Mr. Mark noted in his report that the AFL-CIO Code requires trade unions to investigate any of their officials "against whom serious and apparently well-founded charges of corruption are placed." It further states, he noted, that if a union official when confronted about such allegations invokes his Fifth Amendment rights against self-incrimination "to avoid discovery of corruption on his part, he has no right to continue to hold trade union office."

VP Didn't Want to Know

Mr. Battaglia, he noted, had previously invoked his Fifth Amendment rights, Mr. Ianniello had pleaded guilty to corruptly influencing the conduct of the union, and a witness in a related trial had provided "direct evidence of extortion, and of obstruction of justice by Battaglia and Bernstein." That testimony alone, Mr. Mark wrote in his report, was sufficient to bring charges against Mr. Battaglia under the ATU constitution, but no such charges were brought. While he recommended in January that they be lodged, no action has been taken, even as Mr. Battaglia prepares for his Federal racketeering trial Oct. 1.

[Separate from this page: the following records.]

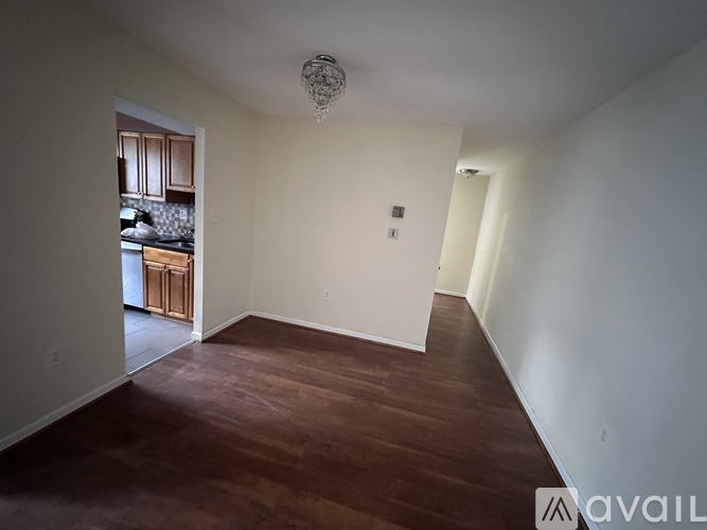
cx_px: 354
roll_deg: -5.9
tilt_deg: -10.4
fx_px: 286
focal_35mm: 14
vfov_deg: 85.7
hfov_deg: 102.1
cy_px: 265
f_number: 2.2
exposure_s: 1/30
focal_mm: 2.22
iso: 1000
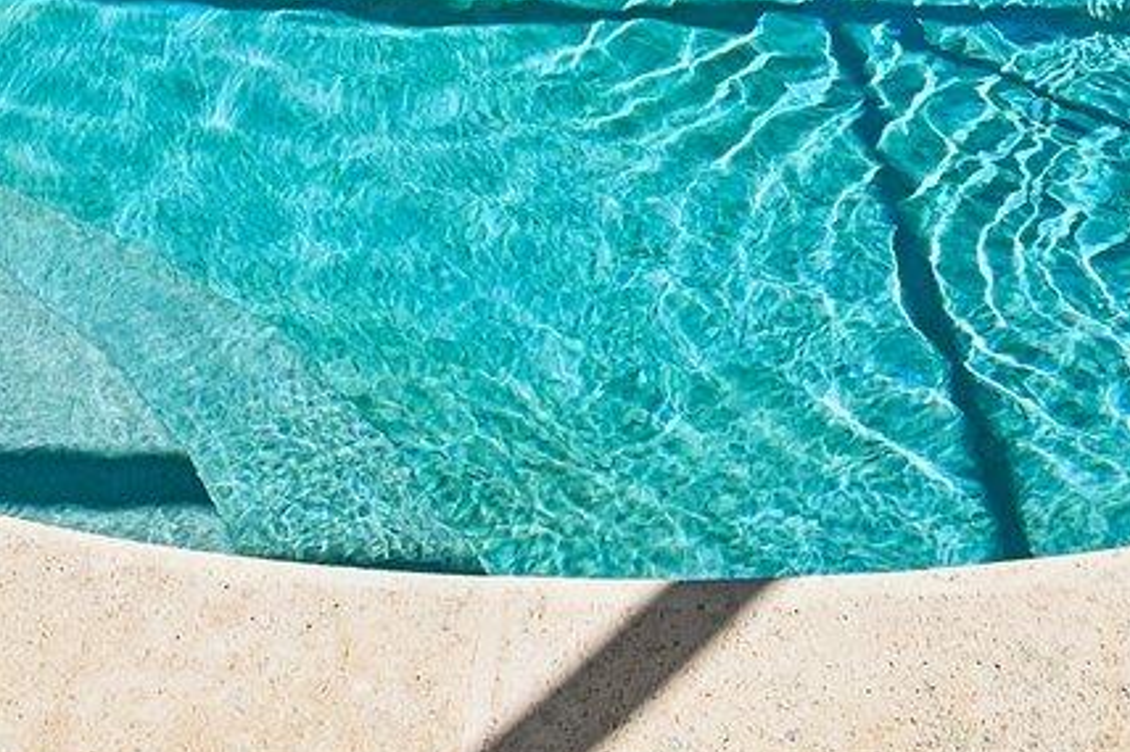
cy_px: -875
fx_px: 2102
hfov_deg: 30.1
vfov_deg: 15.1
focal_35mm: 67
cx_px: 628
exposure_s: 1/250
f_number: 8
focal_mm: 14
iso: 100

The independent counsel seemed particularly dismayed by the attitude of ATU International Vice President Joseph Welch, who has had a relationship with Local 1181 since the 1970s and was monitoring its activities prior to the trusteeship being imposed last Nov. 21.

Mr. Mark, following a Nov. 1 interview with him, stated, "Essentially IVP Welch discounted all of those [organized crime-related] reports and saw no need for any action because he believed that Local Union 1181 obtained strong contracts, serviced its members properly, and that associations or friendships between officers and organized crime figures that arose because they happened to live in the same neighborhoods were not any reason for concern ... IVP Welch stated that Battaglia grew up in a neighborhood where organized crime was a part of life, and therefore may know some organized crime figures. He does not know who Battaglia may have been associated with in the past in that regard, and made clear that he does not care to know."

Make Mob Ties Forbidden

The independent counsel recommended that the International ATU amend its constitution so that associating with organized crime figures was an offense that subjected members or elected officials of the union to disciplinary charges, and those found guilty of such associations or other corrupt practices would be barred for life from holding union office.

He also recommended that the ATU compel Local 1181 board members to cooperate with probes of the local, including providing testimony under oath.

Carl Levine, an attorney for Members for Change, said that eight months after Mr. Mark's report was given to the International ATU, "there's no evidence that they carried out the recommendations of the independent counsel and carried out an investigation of the local. It's clear why they kept it confidential for so long - it's so critical of their failure to investigate."

He noted that several months after the initial indictments were handed up against Mr. Battaglia, Mr. Bernstein and Mr. Ianniello, the International ATU's newsletter featured an article in which "Sal Battaglia was explicitly praised" for his skills as an organizer.

'Lousy Trade-Unionists'

What made that particularly ironic, said Eddie Kay, a veteran union organizer who has been assisting members for change, is that Mr. Battaglia is accused by prosecutors of receiving hundreds of thousands of dollars in kickbacks for agreeing not to try to organize employees at some bus companies.

"These are lousy trade-unionists, besides being thieves and all," Mr. Kay said of Mr. Battaglia and Mr. Bernstein. "They fought much harder for Ianniello than they did for workers."